3. Flexible behavioral modulation:
While planning a sequence of actions for a smaller goal, one can easily include external constraints to change the generated plan. This might be done by incorporating a probabilistic prior that reflects the specified limitations based on the properties of the plan. The prior might be described using a learned classifier or a Dirac delta distribution on a specific image to guide the plan toward specific states. This approach can also be compatible with UniPi. The researchers employed the video diffusion algorithm to coach the text-conditioned video generation model. This algorithm consists of encoded pre-trained language features from the Text-To-Text Transfer Transformer (T5).
4. Task-specific motion adaptation:
A small inverse dynamics model is trained to translate video frames into low-level control actions using a set of synthesized videos. This model is separate from the planner and might be trained on a separate smaller dataset generated by a simulator. The inverse dynamics model takes input frames and text descriptions of the present goals, synthesizes the image frames, and generates a sequence of actions to predict future steps. An agent then executes these low-level control actions using closed-loop control.
To summarize, the researchers from Google have made a powerful contribution by showcasing the worth of using text-based video generation to represent policies able to enabling combinatorial generalization, multi-task learning, and real-world transfer. The researchers evaluated their approach on quite a lot of novel language-based tasks, and it was concluded that UniPi generalizes well to each seen and unknown combos of language prompts, in comparison with other baselines akin to Transformer BC, Trajectory Transformer, and Diffuser. These encouraging findings highlight the potential of utilizing generative models and the vast data available as useful resources for creating versatile decision-making systems.
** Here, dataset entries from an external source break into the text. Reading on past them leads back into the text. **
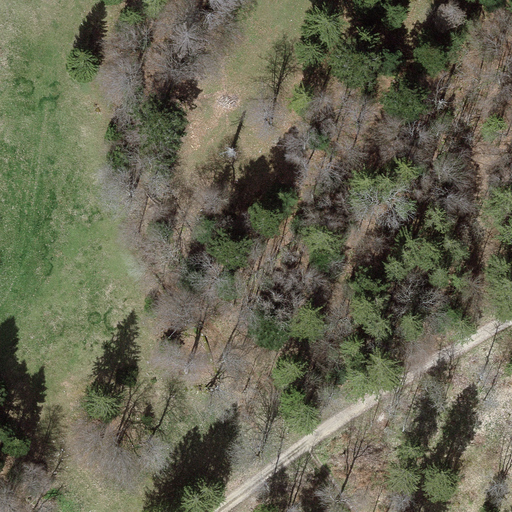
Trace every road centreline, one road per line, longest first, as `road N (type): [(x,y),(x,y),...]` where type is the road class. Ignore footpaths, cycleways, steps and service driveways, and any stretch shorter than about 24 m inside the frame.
road 1 (track): [(324,431),(511,316)]
road 2 (track): [(213,511),(324,431)]
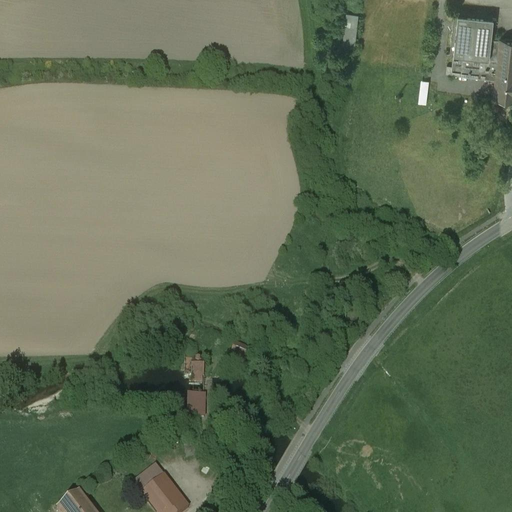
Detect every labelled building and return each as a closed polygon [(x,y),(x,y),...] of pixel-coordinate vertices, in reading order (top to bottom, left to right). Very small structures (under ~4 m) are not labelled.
[(453,53),(457,13),(493,17),(493,14),(454,10),(450,53),(453,53)] [(358,12),(346,11),(342,41),(355,43),(358,12)] [(511,39),(491,38),(492,24),(496,24),(496,19),(493,18),(493,17),(457,13),(453,53),(451,74),(495,78),(493,97),(511,99),(511,39)] [(251,351),(235,344),(230,356),(246,363),(251,351)] [(204,378),(204,362),(185,362),(185,369),(184,377),(189,377),(189,382),(203,382),(203,378),(204,378)] [(205,396),(190,395),(188,402),(189,418),(204,418),(205,396)] [(164,476),(142,493),(156,511),(184,511),(189,508),(164,476)] [(57,511),(92,511),(79,494),(57,511)]
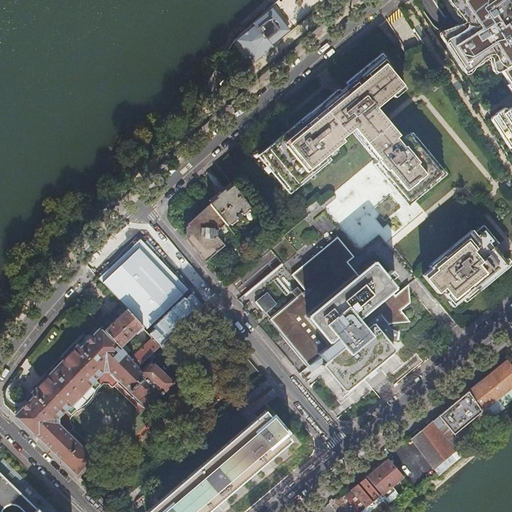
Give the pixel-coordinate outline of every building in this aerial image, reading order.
[(511,18),(508,13),(504,16),(501,11),(511,2),(511,0),(448,0),(447,2),(456,14),(459,12),(469,28),(463,31),(459,26),(440,38),(462,72),(491,54),(495,61),(492,63),(499,73),(500,72),(511,90),(511,106),(506,110),(505,108),(496,114),(491,118),(490,119),(509,149),(510,149),(511,150),(511,148),(511,18)] [(290,30),(271,8),(254,22),(254,23),(250,27),(250,26),(239,34),(241,37),(238,40),(255,62),(274,46),(272,44),(290,30)] [(438,173),(407,134),(401,139),(386,120),(375,107),(404,84),(391,68),(393,67),(383,56),(265,152),(292,186),(348,143),(346,140),(358,131),(382,160),(378,163),(406,199),(438,173)] [(213,72),(220,77),(228,66),(221,61),(213,72)] [(501,183),(508,179),(503,172),(497,177),(501,183)] [(209,203),(227,225),(250,207),(233,184),(224,191),(223,189),(220,192),(215,196),(216,198),(209,203)] [(313,216),(336,198),(333,194),(322,203),(310,213),(313,216)] [(308,214),(310,213),(322,203),(317,197),(304,208),(308,214)] [(186,238),(206,261),(224,244),(222,242),(233,233),(227,225),(209,203),(198,213),(187,223),(187,225),(186,226),(186,236),(187,237),(186,238)] [(247,250),(255,260),(284,236),(283,235),(276,226),(269,232),(247,250)] [(489,242),(491,240),(483,230),(473,237),(471,234),(433,265),(436,269),(425,278),(437,292),(442,288),(445,291),(444,292),(451,301),(462,292),(465,295),(483,281),(500,267),(499,265),(504,261),(489,242)] [(396,309),(406,301),(407,283),(393,294),(390,290),(392,288),(391,287),(392,286),(372,260),(371,261),(370,260),(354,271),(345,260),(352,255),(336,235),(289,270),(303,287),(301,289),(294,281),(288,286),(293,292),(267,314),(284,335),(305,361),(320,349),(324,354),(318,359),(319,360),(318,361),(338,386),(339,385),(340,386),(349,379),(364,367),(379,355),(389,347),(388,346),(389,345),(368,319),(376,312),(383,321),(389,316),(393,322),(397,319),(401,315),(396,309)] [(159,345),(181,325),(161,302),(183,281),(159,252),(143,266),(124,282),(112,293),(126,308),(143,327),(152,337),(159,345)] [(389,269),(384,273),(388,278),(393,274),(389,269)] [(109,280),(101,271),(96,275),(104,284),(109,280)] [(161,302),(181,325),(203,304),(183,281),(161,302)] [(274,301),(265,289),(253,299),(259,307),(260,306),(263,310),(274,301)] [(143,327),(126,308),(117,317),(104,329),(120,346),(133,334),(134,335),(143,327)] [(138,366),(138,365),(130,357),(120,346),(104,329),(102,326),(80,348),(78,345),(71,352),(41,383),(32,391),(35,394),(16,414),(77,473),(92,457),(58,423),(57,416),(65,408),(71,414),(75,409),(81,406),(87,401),(91,396),(94,393),(96,388),(100,383),(95,378),(102,370),(109,370),(143,404),(159,389),(161,391),(160,392),(161,394),(173,382),(151,360),(141,370),(138,366)] [(138,365),(159,345),(152,337),(130,357),(138,365)] [(215,362),(216,359),(215,355),(213,353),(210,350),(206,350),(202,351),(199,353),(197,356),(197,359),(198,363),(200,366),(203,367),(206,368),(210,367),(213,365),(215,362)] [(511,364),(508,358),(439,415),(458,438),(461,436),(457,431),(478,413),(485,423),(500,411),(493,401),(511,385),(511,364)] [(208,511),(207,511),(216,503),(240,481),(267,456),(289,436),(286,433),(284,431),(287,428),(272,411),(269,414),(266,411),(263,408),(148,511),(208,511)] [(467,450),(458,438),(439,415),(411,437),(437,473),(467,450)] [(344,495),(359,511),(373,511),(399,490),(393,484),(403,475),(388,457),(366,475),(366,476),(344,495)] [(57,511),(54,508),(37,492),(23,478),(10,466),(2,459),(0,461),(0,511),(57,511)]
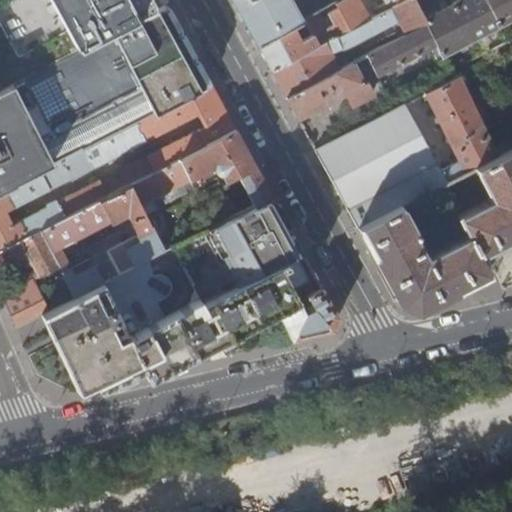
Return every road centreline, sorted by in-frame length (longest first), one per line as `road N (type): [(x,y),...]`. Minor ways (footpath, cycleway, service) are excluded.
road 1 (residential): [(202,0),(392,348)]
road 2 (residential): [(30,433),(392,348)]
road 3 (residential): [(392,348),(511,319)]
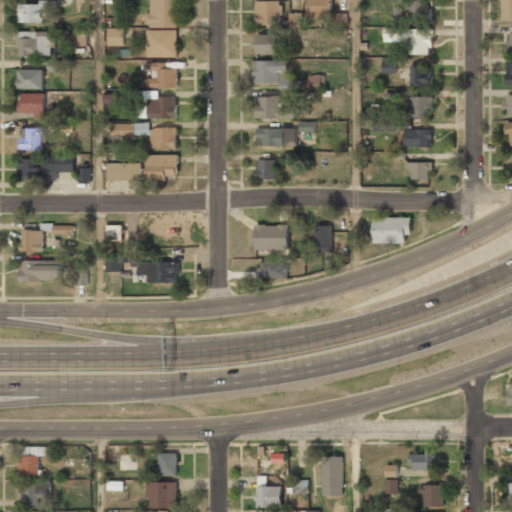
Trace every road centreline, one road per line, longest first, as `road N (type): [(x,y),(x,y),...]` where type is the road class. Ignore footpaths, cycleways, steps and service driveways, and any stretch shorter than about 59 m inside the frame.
road 1 (secondary): [(511,214),(430,256),(315,292),(178,311),(0,311)]
road 2 (motorway): [(511,269),(408,313),(323,337),(118,357),(0,357)]
road 3 (motorway): [(0,386),(275,374),(425,338),(511,303)]
road 4 (secondary): [(0,428),(220,425),(296,414),(364,401),(511,352)]
road 5 (residential): [(474,199),(0,203)]
road 6 (residential): [(217,0),(219,308)]
road 7 (motorway): [(259,348),(0,322)]
road 8 (residential): [(511,427),(318,429),(296,414)]
road 9 (motorway): [(0,405),(206,383)]
road 10 (residential): [(474,0),(474,199)]
road 11 (residential): [(475,368),(475,511)]
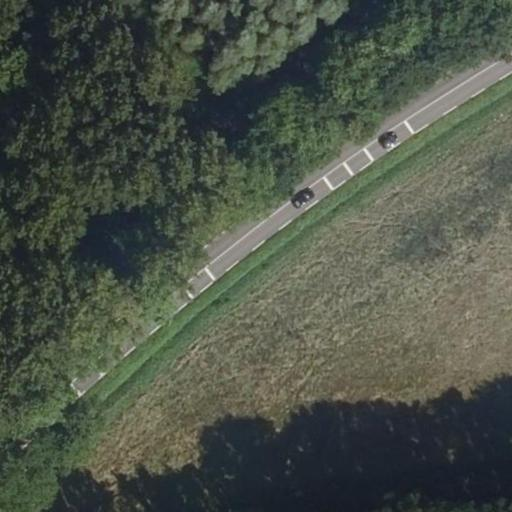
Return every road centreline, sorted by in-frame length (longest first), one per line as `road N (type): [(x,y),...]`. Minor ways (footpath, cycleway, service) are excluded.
road 1 (primary): [(0,444),(273,214),(511,53)]
road 2 (track): [(233,511),(438,471),(511,465)]
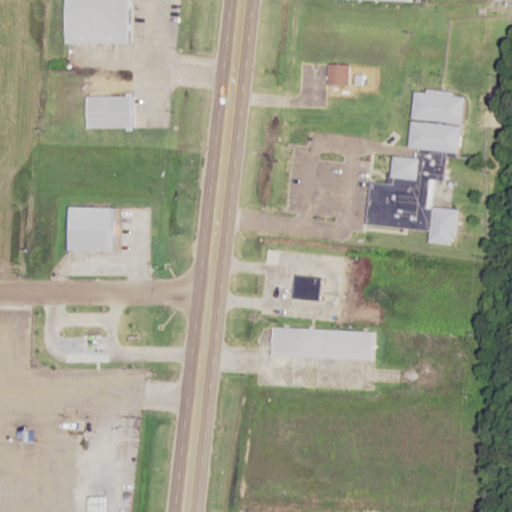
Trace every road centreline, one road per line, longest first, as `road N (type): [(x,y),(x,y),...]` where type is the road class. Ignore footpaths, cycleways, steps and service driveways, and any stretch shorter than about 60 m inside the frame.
road 1 (secondary): [(184,511),(241,0)]
road 2 (residential): [(208,296),(0,294)]
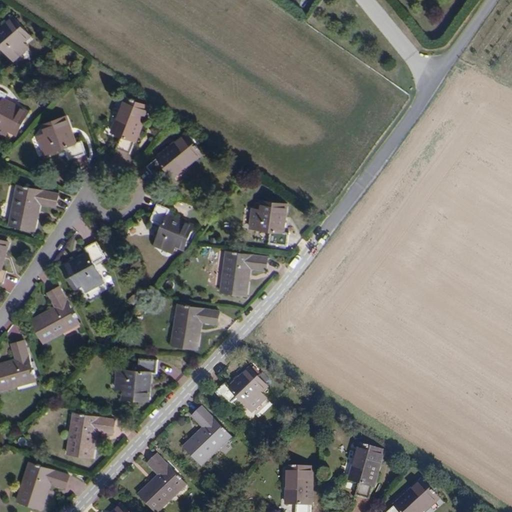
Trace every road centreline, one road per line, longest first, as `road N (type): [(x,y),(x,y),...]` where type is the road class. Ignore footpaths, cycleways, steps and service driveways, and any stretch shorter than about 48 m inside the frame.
road 1 (residential): [(72,511),(329,226)]
road 2 (residential): [(0,317),(92,204)]
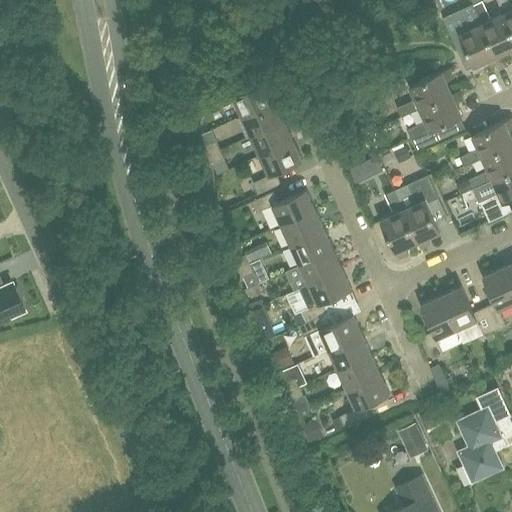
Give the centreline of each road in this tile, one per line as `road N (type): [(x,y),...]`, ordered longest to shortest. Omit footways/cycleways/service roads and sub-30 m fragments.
road 1 (secondary): [(109,68),(128,187),(245,511)]
road 2 (residential): [(159,511),(0,162)]
road 3 (residential): [(382,288),(280,70)]
road 4 (residential): [(382,288),(511,232)]
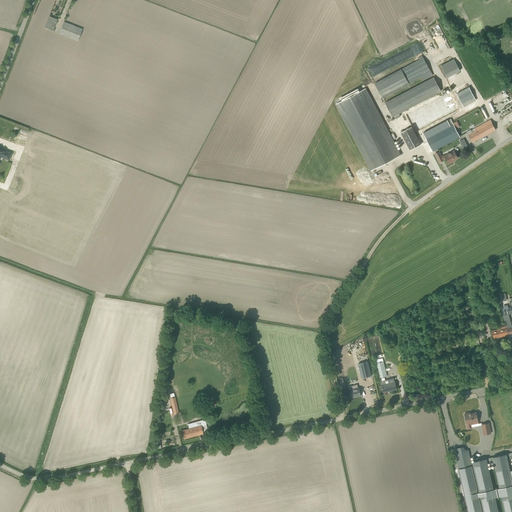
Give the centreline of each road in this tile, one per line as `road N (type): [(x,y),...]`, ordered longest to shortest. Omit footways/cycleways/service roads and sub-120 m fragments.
road 1 (unclassified): [(127,462),(511,382)]
road 2 (track): [(342,419),(324,333),(368,255),(411,206)]
road 3 (unclassified): [(127,462),(46,478),(0,462)]
road 4 (unclassified): [(411,206),(511,136)]
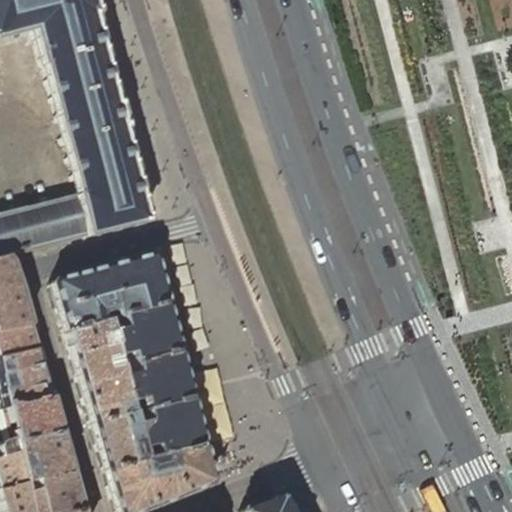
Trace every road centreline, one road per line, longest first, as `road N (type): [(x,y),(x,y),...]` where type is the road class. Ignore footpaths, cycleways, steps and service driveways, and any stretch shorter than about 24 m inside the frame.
road 1 (secondary): [(240,0),(301,188),(401,420)]
road 2 (residential): [(92,511),(25,271),(211,219)]
road 3 (secondary): [(445,401),(378,250),(290,0)]
road 4 (residential): [(211,219),(315,458)]
road 5 (residential): [(135,0),(211,219)]
road 6 (secondary): [(498,511),(445,401)]
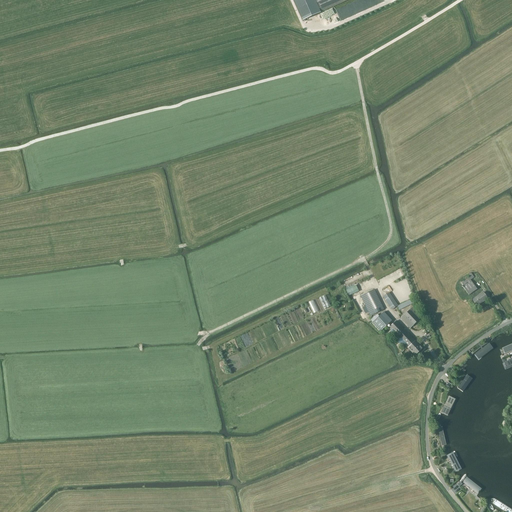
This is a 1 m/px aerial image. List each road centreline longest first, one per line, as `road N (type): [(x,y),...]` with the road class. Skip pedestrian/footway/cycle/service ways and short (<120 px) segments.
road 1 (track): [(427,21),(338,72),(309,70),(0,151)]
road 2 (track): [(0,493),(223,441),(252,443),(420,393),(429,397)]
road 3 (unclassified): [(466,511),(431,463),(429,397),(454,358),(511,321)]
road 4 (track): [(354,65),(389,226),(385,243),(362,259)]
road 5 (track): [(362,259),(207,333),(193,332)]
road 6 (track): [(282,511),(433,467)]
road 7 (track): [(362,259),(388,313),(444,369)]
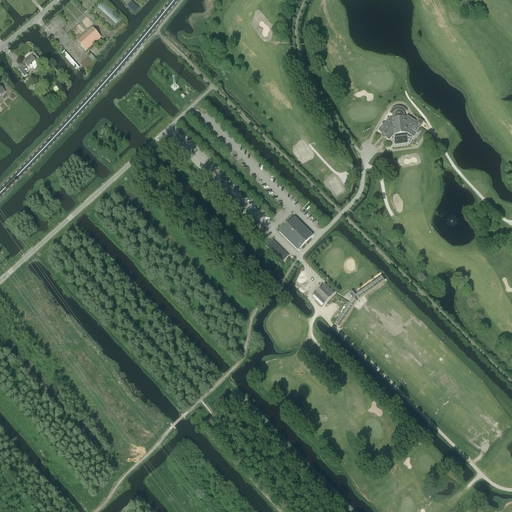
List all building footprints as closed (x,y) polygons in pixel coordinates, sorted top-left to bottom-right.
[(134,5),(130,9),(135,13),(139,9),(134,5)] [(86,51),(101,38),(92,28),(77,42),(86,51)] [(31,67),(32,66),(33,68),(37,65),(41,62),(34,53),(23,62),(28,68),(30,66),(31,67)] [(18,69),(24,77),(27,75),(24,71),(26,69),(23,65),(18,69)] [(401,107),(400,107),(399,107),(397,107),(396,107),(394,108),(393,108),(392,109),(391,110),(390,111),(390,112),(389,113),(392,114),(392,115),(392,116),(392,117),(392,118),(392,119),(391,119),(390,118),(378,131),(389,140),(394,135),(407,133),(414,137),(423,122),(419,119),(417,123),(407,116),(406,117),(405,117),(405,116),(405,115),(404,114),(404,113),(406,111),(405,110),(404,109),(404,108),(403,108),(402,107),(401,107)] [(280,232),(298,250),(312,236),(294,218),(280,232)] [(266,246),(282,262),(289,256),(272,240),(266,246)] [(349,294),(352,298),(334,324),(340,328),(358,300),(385,281),(381,276),(356,295),(352,292),(349,294)] [(317,291),(314,295),(323,304),(334,293),(325,284),(321,288),(317,291)]
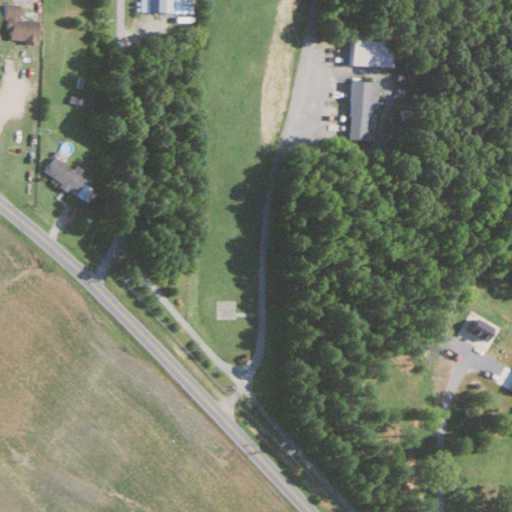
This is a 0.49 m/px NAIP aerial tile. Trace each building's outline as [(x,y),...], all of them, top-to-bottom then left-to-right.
[(187,0),(136,0),(137,10),(187,11),(187,0)] [(33,19),(14,17),(15,3),(1,2),(0,22),(0,28),(6,29),(5,39),(32,41),(33,19)] [(385,39),(347,38),(347,64),(384,65),(385,39)] [(374,81),(357,80),(357,76),(348,75),(345,138),(371,139),(374,81)] [(39,171),(86,203),(94,191),(69,174),(72,171),(50,156),(39,171)]
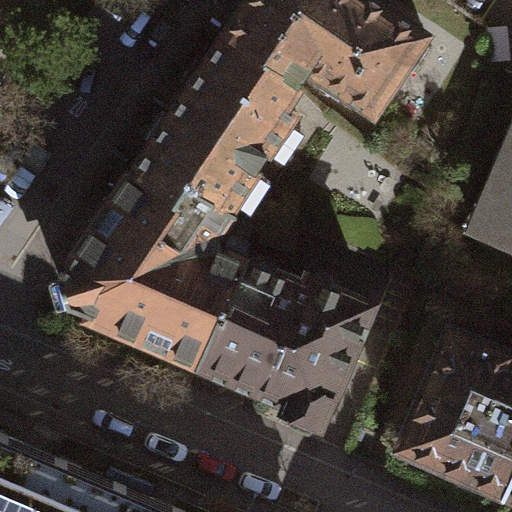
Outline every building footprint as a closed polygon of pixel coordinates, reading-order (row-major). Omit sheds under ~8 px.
[(377,0),(244,0),(226,28),(301,78),(312,64),(378,107),(427,32),(377,0)] [(226,28),(131,169),(171,195),(184,176),(228,206),(296,104),(288,99),(301,78),(226,28)] [(511,116),(467,222),(511,240),(511,116)] [(216,224),(228,206),(184,176),(171,195),(131,169),(59,271),(64,298),(200,358),(245,255),(220,245),(216,224)] [(245,255),(200,358),(321,411),(370,301),(309,274),(306,282),(245,255)] [(401,434),(511,478),(511,342),(449,317),(401,434)] [(179,511),(0,437),(0,511),(179,511)]
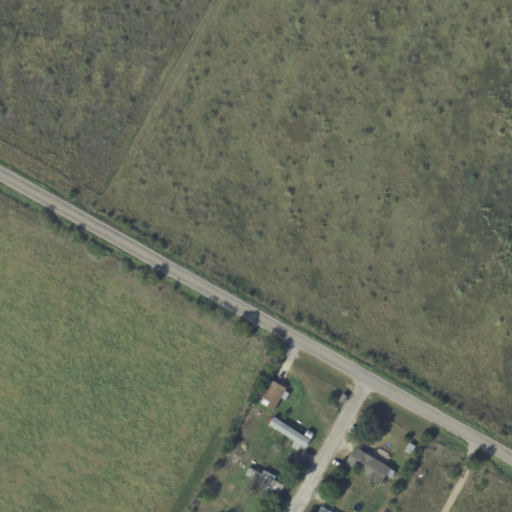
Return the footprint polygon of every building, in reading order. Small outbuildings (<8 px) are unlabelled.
[(269,382),(265,389),(261,386),(264,380),(269,382)] [(282,388),(286,390),(284,393),(289,395),(285,401),(281,398),(273,413),(259,405),(271,382),(282,388)] [(341,394),(346,397),(342,405),(336,402),(341,394)] [(306,448),(305,448),(301,446),(297,451),(292,448),(295,443),(269,426),(274,418),(310,441),(306,448)] [(307,431),(313,435),(310,440),(303,436),(307,431)] [(409,444),(415,448),(410,456),(404,452),(409,444)] [(355,449),(389,470),(389,471),(393,474),(390,480),(385,477),(379,486),(344,465),(354,448),(355,449)] [(273,492),(271,496),(263,491),(265,487),(245,476),(249,468),(261,475),(263,471),(275,478),(274,481),(283,487),(280,493),(274,490),(273,492)]
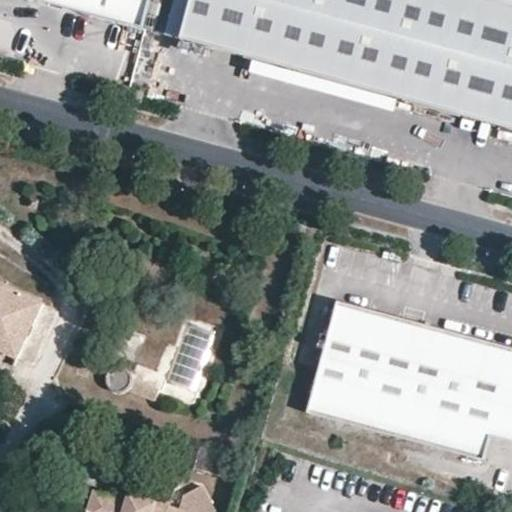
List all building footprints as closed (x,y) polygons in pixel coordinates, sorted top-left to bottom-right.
[(22,0),(143,32),(151,0),(22,0)] [(180,40),(190,0),(175,0),(166,36),(180,40)] [(511,0),(190,0),(180,40),(511,130),(511,0)] [(143,88),(126,83),(123,94),(140,99),(143,88)] [(0,284),(0,350),(17,360),(43,305),(0,284)] [(511,350),(335,304),(305,416),(484,463),(490,440),(511,445),(511,350)] [(129,388),(132,380),(129,371),(119,368),(111,372),(108,381),(111,389),(120,393),(129,388)] [(143,452),(154,454),(157,441),(146,438),(143,452)] [(185,511),(168,507),(174,487),(135,475),(129,494),(126,502),(118,499),(93,491),(86,511),(185,511)] [(120,491),(118,499),(126,502),(129,494),(120,491)]
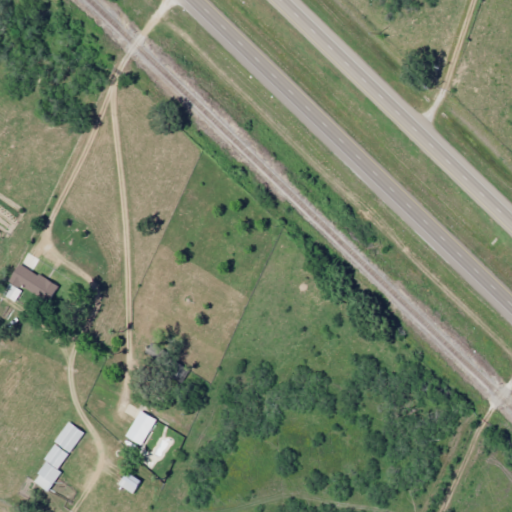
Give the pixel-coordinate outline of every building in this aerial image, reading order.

Try the Paper and Google Blog. Don’t forget to hitch our 19k+ ML SubReddit, Discord Channel, and Email Newsletter, where we share the most recent AI research news, cool AI projects, and more. If you’ve any questions regarding the above article or if we missed anything, be happy to email us at Asif@marktechpost.com
🚀 Check Out 100’s AI Tools in AI Tools Club
Khushboo Gupta is a consulting intern at MarktechPost. She is currently pursuing her B.Tech from the Indian Institute of Technology(IIT), Goa. She is obsessed with the fields of Machine Learning, Natural Language Processing and Web Development. She enjoys learning more in regards to the technical field by participating in several challenges.